Bitcoin, the king of cryptocurrencies, even managed on August 15 to once again reach the symbolic threshold of $25,000. It was the first time the largest digital currency traded around $25,000 since June before falling back.
But since then, the 25,000 dollars now look like a feat, as bitcoin is suffering again. The king of cryptocurrencies is down 10% over the past seven days. But the most worrying for investors is that the drop is more than 8% in the last 24 hours. Bitcoin is currently trading at $21,527.39, according to data firm CoinGecko.
Altcoins, or other coins other than bitcoin, are also down starting with ether, the native currency of the very promising Ethereum platform. Ether is down more than 7% at $1,722.81 in the past 24 hours.
The second cryptocurrency, had risen sharply in recent days because we are getting closer to the long-awaited update of the Ethereum software which would make transactions more fluid, lower transaction fees and considerably lower the energy consumption linked to the validation of operations. This update, known as the Merge, is scheduled for September 15.
Crypto Has Lost Over $170 Billion in the Last 24 Hours
Coins related to widely followed decentralized finance (DeFi) platforms, which allow developers to work on projects related to financial services and others, were in very sharp decline: solana (-12%), cardano (-13.9% ), polkadot (-11.5%).

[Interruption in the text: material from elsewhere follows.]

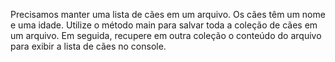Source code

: Precisamos manter uma lista de cães em um arquivo. Os cães têm um nome e uma idade.
Utilize o método main para salvar toda a coleção de cães em um arquivo. Em seguida, 
recupere em outra coleção o conteúdo do arquivo para exibir a lista de cães no console.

The meme coins dogecoin (-14.1%) and shiba Inu (-12.4%) coins were not spared.
Overall, the crypto market has lost more than 8% in the last 24 hours, or just over $170 billion. It is currently worth $1.08 trillion compared to just over $3 trillion during cryptomania last November.
This drop in cryptocurrency prices looks more like a correction after weeks of rebounding than an actual panic. It is in line with the pullback from equity markets as investors' attention turns to Jackson Hole, Wyoming, where the traditional annual Federal Reserve symposium is being held next week.
Investors are in the dark about the intentions of the central bank in relation to its monetary policy. Will the Fed maintain its aggressive pace of rate hikes or will it slow down somewhat? Members of the Fed (James Bullard and Esther George) have sent divergent signals in recent days.
An aggressive rate hike is likely to cause a hard landing in the economy, some experts fear. This scenario is particularly devastating for risky assets like cryptocurrencies.
Investors are therefore hanging on to comments from the Fed. In the meantime, the nervousness seems to be back as in May and June.